“Rather than concede to the state of Missouri….the right to dictate to my government in any matter however unimportant, I would see you, and you, and you, and you, and you, and every man, woman, and child in the state dead and buried. This means war."
Following the capture of Camp Jackson a tentative peace was settled between the Union troops in Missouri under General William S. Harney and the rebellious Missouri State Guard under General Sterling Price and Governor Claiborne Fox Jackson. This agreement, known as the Harney-Price Agreement, was furiously opposed by unconditional Unionists such as Colonel Frank Blair Jr. and Captain Nathaniel Lyon. They believed that this agreement would never last, and provided the secessionists in control of the state government time to prepare defenses. Abraham Lincoln agreed when Blair took his concerns to the White House, and on May 31, 1861, General Harney was replaced by the newly promoted Brigadier General Nathaniel Lyon.

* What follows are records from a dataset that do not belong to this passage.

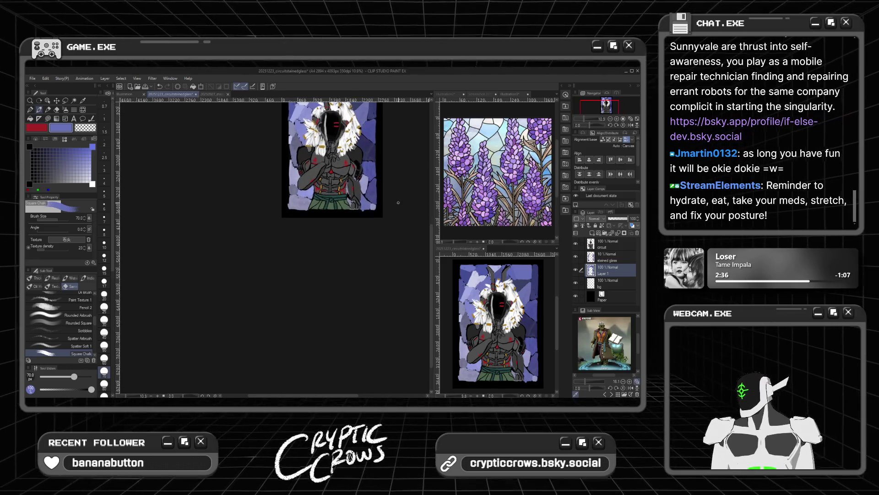
scroll(362, 192, "up", 2)
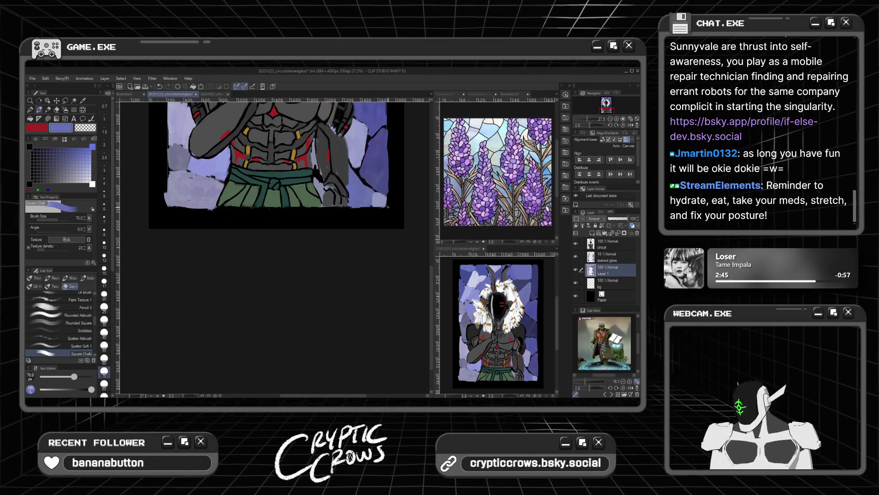
left_click_drag(388, 207, 163, 208)
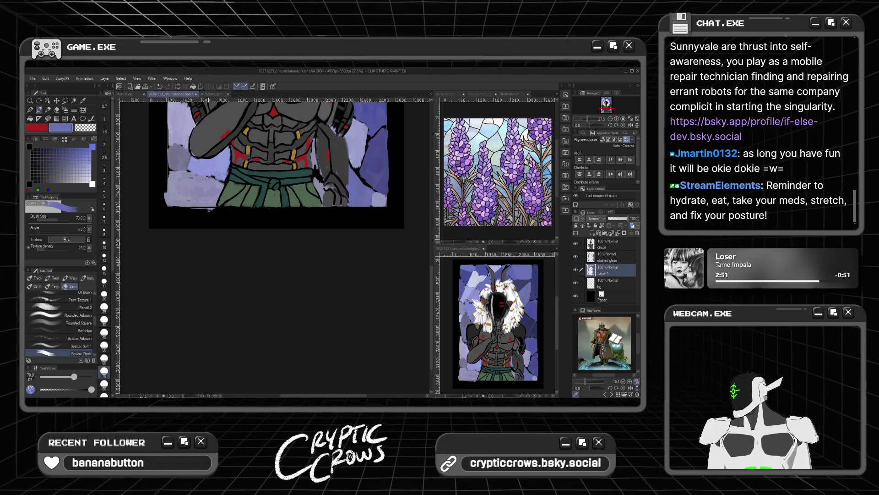
left_click_drag(201, 216, 217, 210)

Lyon and Blair were right to be concerned, as Jackson had already requested Confederate troops be sent to Missouri. With Lyon in command, the Harney-Price Agreement was no more. Jackson and Price would try one last time to delay Union action. They planned a face-to-face meeting with Gen. Lyon at Planter’s House Hotel in St. Louis. The meeting took place on June 10 and after four or five hours of discussion Lyon decided that no agreement could be made.
One version of events describes him rising from his seat and saying,
“Rather than concede to the state of Missouri the right to demand that my government shall not enlist troops within her limits, or bring troops into the state whenever it pleases, or move its troops at its own will into, or out of, or through the state; rather than to concede to the state of Missouri for one single instant the right to dictate to my government in any matter however unimportant, I would see you, and you, and you, and you, and you, and every man, woman, and child in the state dead and buried. This means war.”
Gen. Lyon, assisted by Col. Frank Blair Jr., gathered a force to drive the secessionist government from the capital, Jefferson City. He sent a second force under the command of Col. Franz Sigel, a veteran of the German Revolution of 1848. This force would take the railhead at Rolla and then proceed to set up a Union force at Springfield. Lyon believed that when he drove the secessionist government and Missouri State Guard from the capital they would flee down the western side of Missouri and try to join the Confederate army of Gen. Benjamin McCulloch in northern Arkansas. With Col. Sigel in Springfield and Gen. Lyon pursuing them from behind, the combined Union forces would be able to trap the secessionists before they could join the Confederates.
Lyon arrived with his force in Jefferson City on June 15 to find the city abandoned. Governor Jackson had determined that Boonville with its pro-South views was a better location to face Lyon. At Boonville, Lyon easily faced down a small force under the command of Jackson, but a larger force under General Price had already moved south to join with the Confederates. The easy victory encouraged Lyon, but he was hampered by heavy rains and muddy roads.
In the meantime, Jackson made his way south as quickly as possible. On the way he gained reinforcements, including 3,000 troops led by General James S. Rains. The Union forces under Col. Sigel made their way toward Springfield to trap Jackson between Sigel’s force and Lyon’s. Unfortunately, with Jackson in front of him and Price and McCulloch behind him the possibility existed that he himself would be trapped. Col. Sigel decided to leave a small force at Neosho and marched with his main force to meet Jackson at Carthage. Outnumbered four to one, Sigel’s force was defeated, and his remaining force at Neosho was defeated by Price and McCulloch shortly after.
Lyon’s force was greatly in need of reinforcements in order to face the combined Southern force. The new commander of the Department of the West, John C. Frémont, decided to send what troops he had to defend the mouth of the Ohio at Cairo, Illinois, leaving Lyon on his own. Faced with a much larger Southern army, Lyon had to choose between retreating to the railhead at Rolla or facing Jackson, Price, and McCulloch. He marched to Springfield, where he surprise attacked the enemy in what became known as the Battle of Wilson’s Creek. This battle resulted in large losses for the North, including the death of Gen. Lyon. The Union forces retreated to Rolla, and the Southern force claimed victory.
Following Wilson’s Creek, Gen. Price wanted to pursue the Union forces. Gen. McCulloch chose instead to head back to Arkansas. He was concerned about his supply train and had a deteriorating relationship with Price. This left Price with a much smaller force, but with control over the southwestern part of the state.
In October 1861, General Frémont would attempt to drive Price from the state, but after a defeat at Lexington and his refusal to rescind an order he had sent emancipating the slaves of rebellious Missourians, Frémont was removed from office by Lincoln. The Union wouldn’t succeed in fully gaining control of southwest Missouri until after the Confederate defeat at Pea Ridge, Arkansas, in March 1862.
Secessionist – being in support of the withdrawal from the Union of 11 Southern states in the period 1860–1861, which brought on the Civil War.